* Selected text *

+---+

According to another aspect of the present invention, the method of determining monoisotopic mass by finding an isotopic cluster from a mass spectrum and determining monoisotopic mass, the method comprising the steps of: selecting peaks in the order of mass-to-charge ratio (m/z) in a mass spectrum, and then finding isotopic clusters, having a charge state of 1-10 z, starting from the peaks; dividing the found isotopic clusters into a case consisting of more than 3 peaks and a case consisting of two peaks, and calculating the score of each of the cases; removing any one of two isotopic clusters having an overlapping peak among the isotopic clusters having calculated scores higher than a threshold score; and calculating the mass of each of the isotopic clusters having calculated scores higher than the threshold score.
The method of determining monoisotopic mass according to still another aspect of the present invention comprises the steps of: selecting peaks in the order of mass-to-charge ratio (m/z) in a mass spectrum, and finding isotopic clusters including peaks in a region spaced by a given mass starting from the selected peaks for a given range of charge; calculating the similarity of each of the found isotopic clusters to a theoretical isotopic cluster using characteristic functions for the ratio of two peaks or the product for two ratios obtained from three peaks, and calculating the monoisotopic mass of the isotopic clusters having calculated scores higher than a threshold score, wherein, in the step of calculating the score, the score for each of the isotopic clusters is calculated in consideration of whether a given ratio and a ratio product, based on each of the intensities of the peaks, fall within the previously defined maximum and minimum values based on the characteristic functions, and if isotopic clusters including the same peak exist among the isotopic clusters having scores higher than a threshold score, only an isotopic cluster having a higher priority is selected.

+---+

* Recorded data *
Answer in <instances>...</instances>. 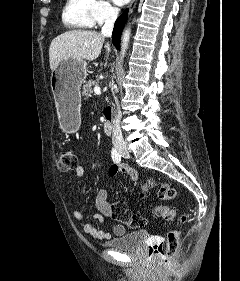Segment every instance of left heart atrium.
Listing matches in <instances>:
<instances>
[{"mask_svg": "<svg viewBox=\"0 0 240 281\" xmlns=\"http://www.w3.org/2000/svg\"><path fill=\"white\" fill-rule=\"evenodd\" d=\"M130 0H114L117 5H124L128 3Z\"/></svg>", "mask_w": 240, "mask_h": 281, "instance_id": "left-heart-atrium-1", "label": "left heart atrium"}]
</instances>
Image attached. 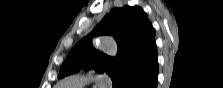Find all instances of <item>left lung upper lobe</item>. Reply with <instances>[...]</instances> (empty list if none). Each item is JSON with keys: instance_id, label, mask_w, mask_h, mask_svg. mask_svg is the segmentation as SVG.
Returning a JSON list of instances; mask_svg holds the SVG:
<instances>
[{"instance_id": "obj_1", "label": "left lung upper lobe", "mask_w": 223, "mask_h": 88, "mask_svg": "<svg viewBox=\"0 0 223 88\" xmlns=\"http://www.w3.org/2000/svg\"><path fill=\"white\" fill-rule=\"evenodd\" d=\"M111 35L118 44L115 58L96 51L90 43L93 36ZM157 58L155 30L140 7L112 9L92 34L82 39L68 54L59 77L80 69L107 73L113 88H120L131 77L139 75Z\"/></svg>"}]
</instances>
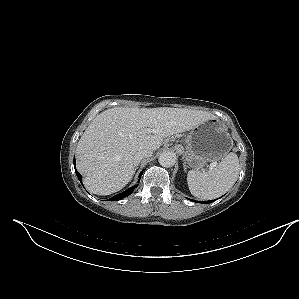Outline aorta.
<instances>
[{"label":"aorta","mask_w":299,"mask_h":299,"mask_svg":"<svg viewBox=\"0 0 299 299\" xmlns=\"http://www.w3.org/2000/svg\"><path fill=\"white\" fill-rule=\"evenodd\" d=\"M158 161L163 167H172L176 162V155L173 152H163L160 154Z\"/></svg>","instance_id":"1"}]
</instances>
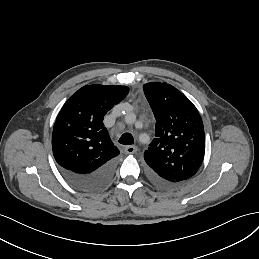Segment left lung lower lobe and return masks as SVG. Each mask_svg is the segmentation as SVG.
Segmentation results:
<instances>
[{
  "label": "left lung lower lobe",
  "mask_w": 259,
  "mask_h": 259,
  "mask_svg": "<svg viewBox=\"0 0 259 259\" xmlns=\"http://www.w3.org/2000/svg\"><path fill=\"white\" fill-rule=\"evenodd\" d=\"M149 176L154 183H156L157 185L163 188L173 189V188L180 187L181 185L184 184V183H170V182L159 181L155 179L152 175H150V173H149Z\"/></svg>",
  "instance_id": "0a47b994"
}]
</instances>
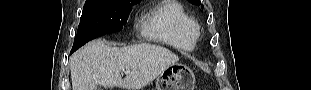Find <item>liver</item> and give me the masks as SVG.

+---+

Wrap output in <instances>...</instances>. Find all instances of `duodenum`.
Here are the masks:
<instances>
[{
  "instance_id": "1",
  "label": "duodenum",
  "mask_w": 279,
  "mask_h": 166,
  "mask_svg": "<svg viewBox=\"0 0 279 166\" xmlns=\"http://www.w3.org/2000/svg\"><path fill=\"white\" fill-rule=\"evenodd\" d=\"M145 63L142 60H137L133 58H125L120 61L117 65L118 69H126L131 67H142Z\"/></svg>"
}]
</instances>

+---+

* Problems to solve *
(A) According to the monoisotopic mass text, what range of charge states do the isotopic clusters have in the first method described?
(B) Reproduce the part of the monoisotopic mass text that begins at the words "According to another" and stops after "the threshold score.".

* Solutions to each task *
(A) A charge state of 1-10 z.

(B)
According to another aspect of the present invention, the method of determining monoisotopic mass by finding an isotopic cluster from a mass spectrum and determining monoisotopic mass, the method comprising the steps of: selecting peaks in the order of mass-to-charge ratio (m/z) in a mass spectrum, and then finding isotopic clusters, having a charge state of 1-10 z, starting from the peaks; dividing the found isotopic clusters into a case consisting of more than 3 peaks and a case consisting of two peaks, and calculating the score of each of the cases; removing any one of two isotopic clusters having an overlapping peak among the isotopic clusters having calculated scores higher than a threshold score; and calculating the mass of each of the isotopic clusters having calculated scores higher than the threshold score.